■ TEXTE PROPOSÉ
= = = = = = =

Un virage inquiétant pour l’emploi
Le marché du travail français a connu un net retournement au premier semestre 2026 : moins d’offres, plus de candidatures et une hausse des formes d’emploi précaires. Ces évolutions pèsent d’abord sur les jeunes diplômés, mais concernent une large part des actifs, selon le diagnostic dressé par les observateurs et les enquêtes publiées récemment.
Des jeunes diplômés coincés entre alternance et précarité
La Conférence des grandes écoles alerte sur la dégradation de l’insertion des diplômés : la part de jeunes en recherche d’emploi moins de six mois après l’obtention de leur diplôme a atteint 20,5%, un niveau inédit depuis 2005 et en hausse de 3,6 points sur un an. Les écoles d’ingénieurs sont particulièrement touchées.
« J’ai passé mes deux ans de master à galérer à trouver une alternance, et, maintenant que je cherche un CDI, je ne vois que des offres en alternance », confie Noémie, 26 ans.
Le témoignage illustre une tendance signalée par plusieurs candidats : des réponses rares, parfois automatisées, et une impression d’être « face à un mur ». La concurrence sur les postes disponibles favorise le recours à des contrats plus courts ou à des formules de travail atypiques, au détriment de la stabilité.

= = = = = = =

■ CONTENU DES DONNÉES
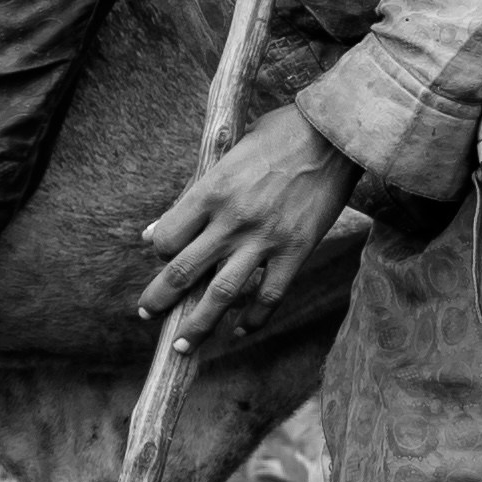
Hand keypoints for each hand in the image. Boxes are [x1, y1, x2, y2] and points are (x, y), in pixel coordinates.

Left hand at [141, 104, 357, 333]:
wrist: (334, 135)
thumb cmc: (278, 136)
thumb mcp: (226, 154)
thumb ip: (193, 194)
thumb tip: (155, 234)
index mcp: (211, 191)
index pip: (167, 239)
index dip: (160, 252)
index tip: (161, 257)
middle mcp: (232, 220)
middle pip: (183, 271)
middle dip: (160, 299)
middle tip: (147, 314)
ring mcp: (265, 239)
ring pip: (222, 293)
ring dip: (198, 324)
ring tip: (182, 346)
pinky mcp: (297, 250)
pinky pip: (270, 295)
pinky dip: (254, 318)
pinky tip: (240, 330)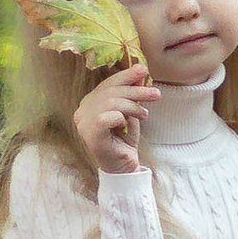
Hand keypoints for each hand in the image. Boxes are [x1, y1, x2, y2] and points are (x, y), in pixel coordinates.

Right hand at [76, 61, 158, 176]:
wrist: (124, 168)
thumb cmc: (124, 141)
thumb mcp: (131, 111)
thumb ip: (132, 92)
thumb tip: (139, 70)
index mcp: (89, 103)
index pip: (107, 84)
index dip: (125, 76)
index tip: (143, 70)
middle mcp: (82, 111)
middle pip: (110, 91)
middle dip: (135, 90)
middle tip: (155, 94)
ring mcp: (83, 123)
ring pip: (111, 102)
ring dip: (133, 105)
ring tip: (144, 114)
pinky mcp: (90, 134)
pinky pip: (107, 117)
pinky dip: (121, 118)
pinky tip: (126, 126)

= = = = = = =

■ TRAVAIL À FAIRE
1 – D'après le texte proposé, quelle part des jeunes diplômés cherche un emploi moins de six mois après l'obtention du diplôme ?
2 – Recopiez le passage du texte proposé qui commence aux mots « Des jeunes diplômés » et s'arrête après les mots « Noémie, 26 ans. ».
Les entrées forment un matériau distinct du texte proposé.

■ RÉPONSES
1 – Cette part a atteint 20,5%.

2 –
Des jeunes diplômés coincés entre alternance et précarité
La Conférence des grandes écoles alerte sur la dégradation de l’insertion des diplômés : la part de jeunes en recherche d’emploi moins de six mois après l’obtention de leur diplôme a atteint 20,5%, un niveau inédit depuis 2005 et en hausse de 3,6 points sur un an. Les écoles d’ingénieurs sont particulièrement touchées.
« J’ai passé mes deux ans de master à galérer à trouver une alternance, et, maintenant que je cherche un CDI, je ne vois que des offres en alternance », confie Noémie, 26 ans.